▸ **Your objective**:
Duplicate the lines of the listing below verbatim, beginning at the line containing "family: Pieridae" and ending after the line containing "family: Viscaceae".

***** Dataset content *****

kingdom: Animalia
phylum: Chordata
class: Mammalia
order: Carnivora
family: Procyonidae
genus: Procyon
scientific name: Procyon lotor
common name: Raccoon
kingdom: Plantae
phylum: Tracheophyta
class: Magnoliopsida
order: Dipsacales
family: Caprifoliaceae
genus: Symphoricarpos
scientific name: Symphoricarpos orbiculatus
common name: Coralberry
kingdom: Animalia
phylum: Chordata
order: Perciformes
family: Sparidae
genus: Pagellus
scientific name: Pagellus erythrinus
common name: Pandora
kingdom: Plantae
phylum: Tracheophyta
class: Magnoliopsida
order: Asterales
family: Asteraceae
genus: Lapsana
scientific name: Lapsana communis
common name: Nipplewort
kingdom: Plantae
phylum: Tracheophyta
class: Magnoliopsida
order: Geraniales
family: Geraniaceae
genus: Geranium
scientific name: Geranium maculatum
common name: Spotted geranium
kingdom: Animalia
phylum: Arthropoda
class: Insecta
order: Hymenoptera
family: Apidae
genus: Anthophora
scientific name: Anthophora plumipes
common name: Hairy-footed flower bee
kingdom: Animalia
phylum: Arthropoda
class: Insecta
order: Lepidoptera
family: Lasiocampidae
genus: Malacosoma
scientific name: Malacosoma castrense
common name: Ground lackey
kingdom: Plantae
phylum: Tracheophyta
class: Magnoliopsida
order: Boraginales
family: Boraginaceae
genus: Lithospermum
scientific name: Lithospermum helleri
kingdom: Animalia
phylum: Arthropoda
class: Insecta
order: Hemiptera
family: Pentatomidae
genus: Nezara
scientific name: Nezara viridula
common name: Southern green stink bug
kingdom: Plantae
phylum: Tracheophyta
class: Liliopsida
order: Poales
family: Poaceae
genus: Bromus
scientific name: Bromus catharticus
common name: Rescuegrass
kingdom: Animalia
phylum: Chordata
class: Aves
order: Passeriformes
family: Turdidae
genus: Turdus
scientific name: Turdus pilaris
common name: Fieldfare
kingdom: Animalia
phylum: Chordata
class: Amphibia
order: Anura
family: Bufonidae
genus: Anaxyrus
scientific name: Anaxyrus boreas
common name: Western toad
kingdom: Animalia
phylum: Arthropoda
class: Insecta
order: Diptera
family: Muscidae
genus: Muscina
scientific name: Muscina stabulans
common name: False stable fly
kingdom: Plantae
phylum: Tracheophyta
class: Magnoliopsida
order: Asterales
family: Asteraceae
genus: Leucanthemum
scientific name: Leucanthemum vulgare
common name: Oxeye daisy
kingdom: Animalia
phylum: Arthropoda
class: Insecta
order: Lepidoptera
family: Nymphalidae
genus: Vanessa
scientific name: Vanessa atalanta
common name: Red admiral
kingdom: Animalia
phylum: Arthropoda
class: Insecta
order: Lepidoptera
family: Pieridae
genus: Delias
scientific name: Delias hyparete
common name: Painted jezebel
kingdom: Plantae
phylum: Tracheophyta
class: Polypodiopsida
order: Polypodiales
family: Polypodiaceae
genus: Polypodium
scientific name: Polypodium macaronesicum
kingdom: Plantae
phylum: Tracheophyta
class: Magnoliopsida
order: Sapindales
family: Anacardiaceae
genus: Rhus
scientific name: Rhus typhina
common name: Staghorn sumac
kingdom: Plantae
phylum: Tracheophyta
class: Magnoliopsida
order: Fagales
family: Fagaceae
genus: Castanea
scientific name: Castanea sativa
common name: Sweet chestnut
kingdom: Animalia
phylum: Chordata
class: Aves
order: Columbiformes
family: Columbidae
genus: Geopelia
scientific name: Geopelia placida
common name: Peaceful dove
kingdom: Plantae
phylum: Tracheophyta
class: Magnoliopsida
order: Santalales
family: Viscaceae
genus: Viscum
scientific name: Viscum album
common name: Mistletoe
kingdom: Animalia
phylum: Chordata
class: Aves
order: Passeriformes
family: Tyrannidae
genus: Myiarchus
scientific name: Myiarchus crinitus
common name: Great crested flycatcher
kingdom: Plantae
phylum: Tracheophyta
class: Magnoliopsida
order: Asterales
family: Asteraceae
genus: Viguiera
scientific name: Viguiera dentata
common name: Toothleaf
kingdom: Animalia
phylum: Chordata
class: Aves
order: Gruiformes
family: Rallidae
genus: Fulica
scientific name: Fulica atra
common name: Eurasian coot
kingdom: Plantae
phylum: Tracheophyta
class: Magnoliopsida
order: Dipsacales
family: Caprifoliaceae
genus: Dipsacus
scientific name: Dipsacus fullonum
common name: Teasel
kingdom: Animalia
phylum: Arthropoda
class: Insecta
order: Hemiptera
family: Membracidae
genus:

*****

▸ **Result of the task**:
family: Pieridae
genus: Delias
scientific name: Delias hyparete
common name: Painted jezebel
kingdom: Plantae
phylum: Tracheophyta
class: Polypodiopsida
order: Polypodiales
family: Polypodiaceae
genus: Polypodium
scientific name: Polypodium macaronesicum
kingdom: Plantae
phylum: Tracheophyta
class: Magnoliopsida
order: Sapindales
family: Anacardiaceae
genus: Rhus
scientific name: Rhus typhina
common name: Staghorn sumac
kingdom: Plantae
phylum: Tracheophyta
class: Magnoliopsida
order: Fagales
family: Fagaceae
genus: Castanea
scientific name: Castanea sativa
common name: Sweet chestnut
kingdom: Animalia
phylum: Chordata
class: Aves
order: Columbiformes
family: Columbidae
genus: Geopelia
scientific name: Geopelia placida
common name: Peaceful dove
kingdom: Plantae
phylum: Tracheophyta
class: Magnoliopsida
order: Santalales
family: Viscaceae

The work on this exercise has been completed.